§ **WORK REQUIRED**: Would you repeat the whole listing exactly?

§ **GIVEN INFORMATION**:
# # # # # # #

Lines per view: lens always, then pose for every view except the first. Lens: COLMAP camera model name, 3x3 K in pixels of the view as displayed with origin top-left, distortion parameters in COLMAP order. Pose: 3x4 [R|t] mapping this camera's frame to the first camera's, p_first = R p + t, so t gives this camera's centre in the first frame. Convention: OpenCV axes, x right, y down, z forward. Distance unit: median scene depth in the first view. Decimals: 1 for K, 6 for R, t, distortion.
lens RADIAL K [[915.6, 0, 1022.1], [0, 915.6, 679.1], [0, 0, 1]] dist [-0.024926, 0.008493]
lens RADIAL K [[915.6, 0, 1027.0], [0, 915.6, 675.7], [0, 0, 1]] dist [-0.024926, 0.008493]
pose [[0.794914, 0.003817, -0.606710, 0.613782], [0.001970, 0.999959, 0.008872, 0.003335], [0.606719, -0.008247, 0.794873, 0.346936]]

# # # # # # #

§ **EXERCISE ANSWER**:
Lines per view: lens always, then pose for every view except the first. Lens: COLMAP camera model name, 3x3 K in pixels of the view as displayed with origin top-left, distortion parameters in COLMAP order. Pose: 3x4 [R|t] mapping this camera's frame to the first camera's, p_first = R p + t, so t gives this camera's centre in the first frame. Convention: OpenCV axes, x right, y down, z forward. Distance unit: median scene depth in the first view. Decimals: 1 for K, 6 for R, t, distortion.
lens RADIAL K [[915.6, 0, 1022.1], [0, 915.6, 679.1], [0, 0, 1]] dist [-0.024926, 0.008493]
lens RADIAL K [[915.6, 0, 1027.0], [0, 915.6, 675.7], [0, 0, 1]] dist [-0.024926, 0.008493]
pose [[0.794914, 0.003817, -0.606710, 0.613782], [0.001970, 0.999959, 0.008872, 0.003335], [0.606719, -0.008247, 0.794873, 0.346936]]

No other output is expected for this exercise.